Make an exact copy of all the records.

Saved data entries
□ □ □ □ □

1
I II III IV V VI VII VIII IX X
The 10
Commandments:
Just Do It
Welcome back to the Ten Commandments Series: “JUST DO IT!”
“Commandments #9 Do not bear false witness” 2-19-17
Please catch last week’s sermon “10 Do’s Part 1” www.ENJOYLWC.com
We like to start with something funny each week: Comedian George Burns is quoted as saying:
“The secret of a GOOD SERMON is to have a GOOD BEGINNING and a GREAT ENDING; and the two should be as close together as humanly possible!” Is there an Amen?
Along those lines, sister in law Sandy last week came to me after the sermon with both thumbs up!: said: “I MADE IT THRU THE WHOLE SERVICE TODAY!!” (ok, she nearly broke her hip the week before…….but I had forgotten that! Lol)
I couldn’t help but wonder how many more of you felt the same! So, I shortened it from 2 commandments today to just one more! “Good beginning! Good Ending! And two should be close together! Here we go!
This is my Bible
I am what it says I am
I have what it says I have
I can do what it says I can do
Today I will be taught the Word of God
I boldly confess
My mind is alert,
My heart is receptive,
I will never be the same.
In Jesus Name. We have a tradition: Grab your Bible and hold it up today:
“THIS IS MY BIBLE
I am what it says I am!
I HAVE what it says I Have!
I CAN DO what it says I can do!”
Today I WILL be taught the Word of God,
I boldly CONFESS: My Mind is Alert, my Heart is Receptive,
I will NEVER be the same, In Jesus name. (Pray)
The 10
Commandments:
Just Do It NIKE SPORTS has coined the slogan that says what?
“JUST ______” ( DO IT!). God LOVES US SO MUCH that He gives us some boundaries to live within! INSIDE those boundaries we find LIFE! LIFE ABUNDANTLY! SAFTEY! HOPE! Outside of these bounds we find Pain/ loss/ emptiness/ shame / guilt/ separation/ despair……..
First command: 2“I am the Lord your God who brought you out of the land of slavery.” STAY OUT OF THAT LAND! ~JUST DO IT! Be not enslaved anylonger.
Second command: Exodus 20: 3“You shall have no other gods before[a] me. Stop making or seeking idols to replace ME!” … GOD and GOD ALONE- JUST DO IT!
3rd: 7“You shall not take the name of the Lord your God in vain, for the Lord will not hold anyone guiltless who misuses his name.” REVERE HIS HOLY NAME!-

□ □ □ □ □

> **ANSWER TO THIS TASK**
1
I II III IV V VI VII VIII IX X
The 10
Commandments:
Just Do It
Welcome back to the Ten Commandments Series: “JUST DO IT!”
“Commandments #9 Do not bear false witness” 2-19-17
Please catch last week’s sermon “10 Do’s Part 1” www.ENJOYLWC.com
We like to start with something funny each week: Comedian George Burns is quoted as saying:
“The secret of a GOOD SERMON is to have a GOOD BEGINNING and a GREAT ENDING; and the two should be as close together as humanly possible!” Is there an Amen?
Along those lines, sister in law Sandy last week came to me after the sermon with both thumbs up!: said: “I MADE IT THRU THE WHOLE SERVICE TODAY!!” (ok, she nearly broke her hip the week before…….but I had forgotten that! Lol)
I couldn’t help but wonder how many more of you felt the same! So, I shortened it from 2 commandments today to just one more! “Good beginning! Good Ending! And two should be close together! Here we go!
This is my Bible
I am what it says I am
I have what it says I have
I can do what it says I can do
Today I will be taught the Word of God
I boldly confess
My mind is alert,
My heart is receptive,
I will never be the same.
In Jesus Name. We have a tradition: Grab your Bible and hold it up today:
“THIS IS MY BIBLE
I am what it says I am!
I HAVE what it says I Have!
I CAN DO what it says I can do!”
Today I WILL be taught the Word of God,
I boldly CONFESS: My Mind is Alert, my Heart is Receptive,
I will NEVER be the same, In Jesus name. (Pray)
The 10
Commandments:
Just Do It NIKE SPORTS has coined the slogan that says what?
“JUST ______” ( DO IT!). God LOVES US SO MUCH that He gives us some boundaries to live within! INSIDE those boundaries we find LIFE! LIFE ABUNDANTLY! SAFTEY! HOPE! Outside of these bounds we find Pain/ loss/ emptiness/ shame / guilt/ separation/ despair……..
First command: 2“I am the Lord your God who brought you out of the land of slavery.” STAY OUT OF THAT LAND! ~JUST DO IT! Be not enslaved anylonger.
Second command: Exodus 20: 3“You shall have no other gods before[a] me. Stop making or seeking idols to replace ME!” … GOD and GOD ALONE- JUST DO IT!
3rd: 7“You shall not take the name of the Lord your God in vain, for the Lord will not hold anyone guiltless who misuses his name.” REVERE HIS HOLY NAME!-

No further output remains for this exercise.